Marissa Explains It All #10 – Guilt Trip Meme-orial Day

I’m autistic. Holidays don’t really hold any significance in my life one way or the other. I don’t like being told to feel something because of a day on a calendar, or embodying an emotion because a day on the calendar says I should.

That said, I have military friends and family, and I can understand the need for memorializing those who performed a specific service for their country, regardless of feelings about said institutions, especially when they were your loved ones.

I do not understand the need to make sure that everyone feels guilty about it.

I have a complicated relationship with this country, to say the least. I’m told by a certain group of people that I don’t belong, that I should be banned, that I should have my rights taken away, but then those same people are aghast if I do not worship their idea of America simply by nature of being there. I don’t understand nationalism or patriotism for the sake of it. I don’t understand this need to remind everyone just how much you love the place you happened to be born. I hate absolutism. The “love it or leave it” bullshit is just an excuse to be self-righteous to anyone who doesn’t think exactly like you.

“Supporting the troops” is similar, and by that I don’t mean actual support for the military. I mean using it as a diversion in an argument to distract from the topic. Derailing a discussion with “what about homeless veterans” is so often said by people who don’t actually care or do anything about homeless veterans. It’s a power play. It’s a guilt trip. It’s designed to shut you down for whatever reason you were talking about or criticizing something. The policies supported and enacted by those who verbally fellate the military until it comes time to actually do anything about veterans suffering only scream of empty gestures designed to win votes and arguments.

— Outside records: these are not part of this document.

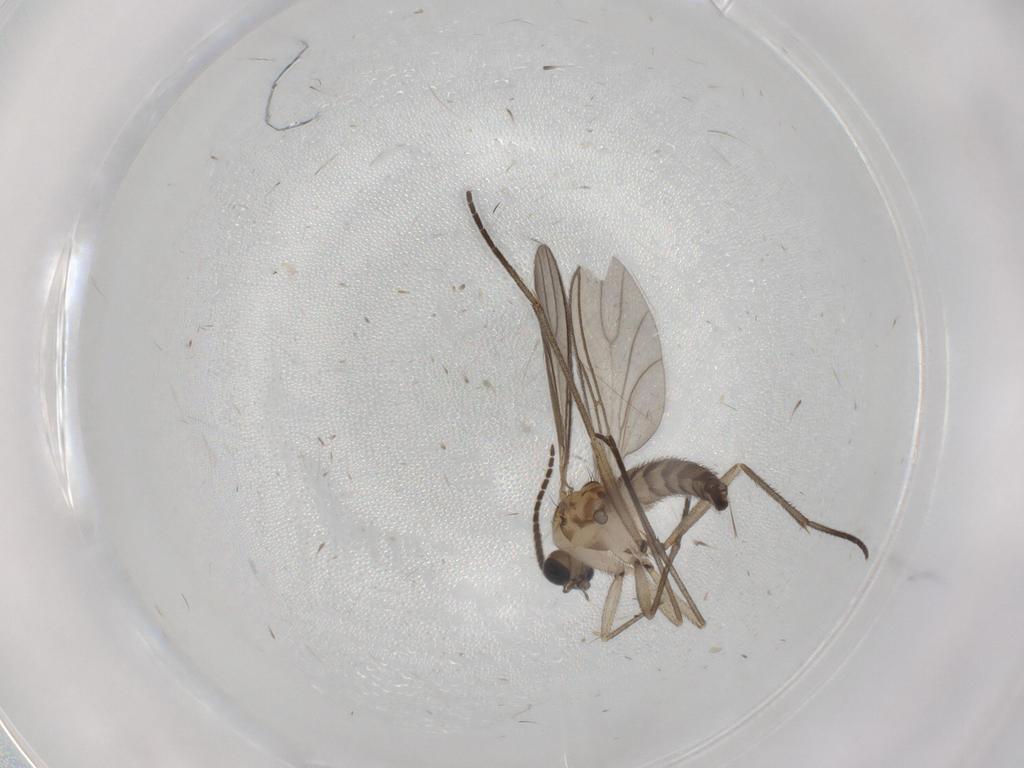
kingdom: Animalia
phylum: Arthropoda
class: Insecta
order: Diptera
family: Sciaridae
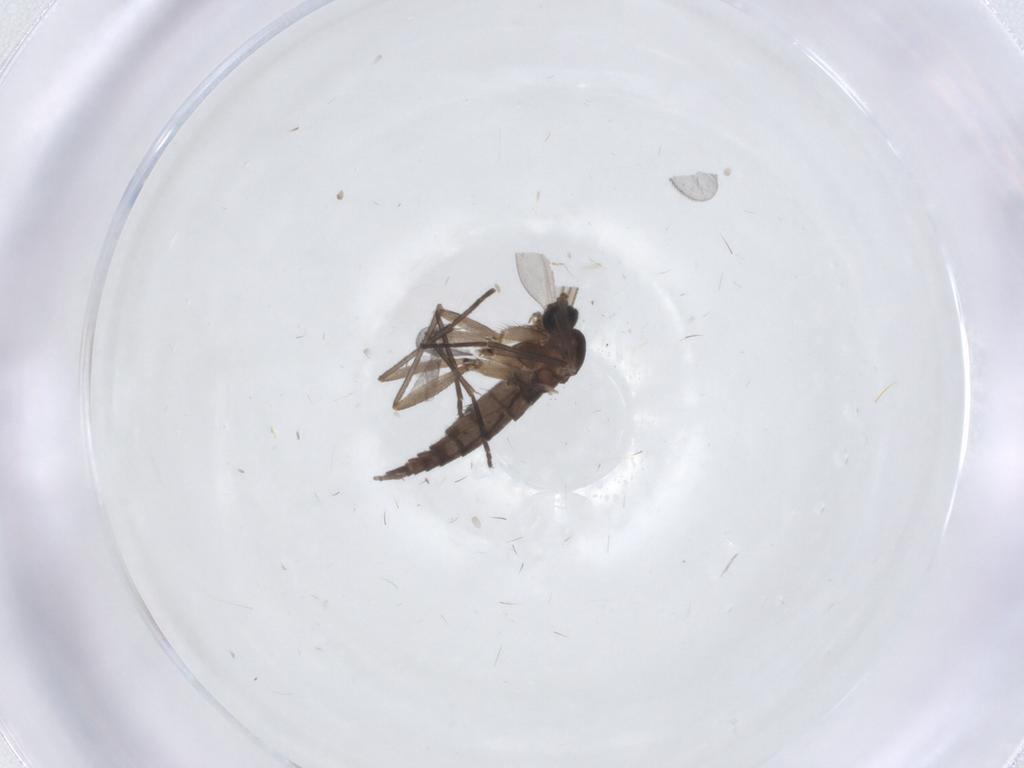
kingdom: Animalia
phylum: Arthropoda
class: Insecta
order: Diptera
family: Sciaridae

I again note this is not maligning the military or those who actively support veterans. Please understand the difference.

This day is particularly egregious. Not for those grieving or remembering their fallen, but for those who share the same meme every year. Some version of it basically goes to share a grieving soldier, crying child with a flag, or some mixture of the two, and more or less “in case you thought today was about BBQs.”

Does anyone in this country actually think that?

It just feels like more guilt and shame thrown out to make sure everyone knows how good of a person you are and how patriotic you claim to be. And to an autistic person who doesn’t really comprehend the whole “this day means you feel this way” thing, it always makes me wonder:

Am I supposed to be sad? Okay, for how long am I supposed to be sad? The whole day? The whole weekend? The entire week?

Am I allowed to go to or have a BBQ? If so, do I have to be sad there? Does it have to be a solemn BBQ? Does going to a BBQ mean that’s what I think the day is about? How long do I have to be sad at the BBQ in order to not seem like I think the day is about that?

What is the line between going to a BBQ and thinking the day is for BBQs?

Isn’t a good way to commemorate freedom and honoring soldiers who fought for it to acknowledge that you have many freedoms, among them the right to have a BBQ with your friends?

But, all too often, it’s not about BBQs, or Memorial Day, or the military. It’s about someone reminding you that they’re a better person than you are because The Troops (TM), and while they have the freedom to do that, I’m not so sure that today is about being smug and self-righteous for the sake of winning an argument either.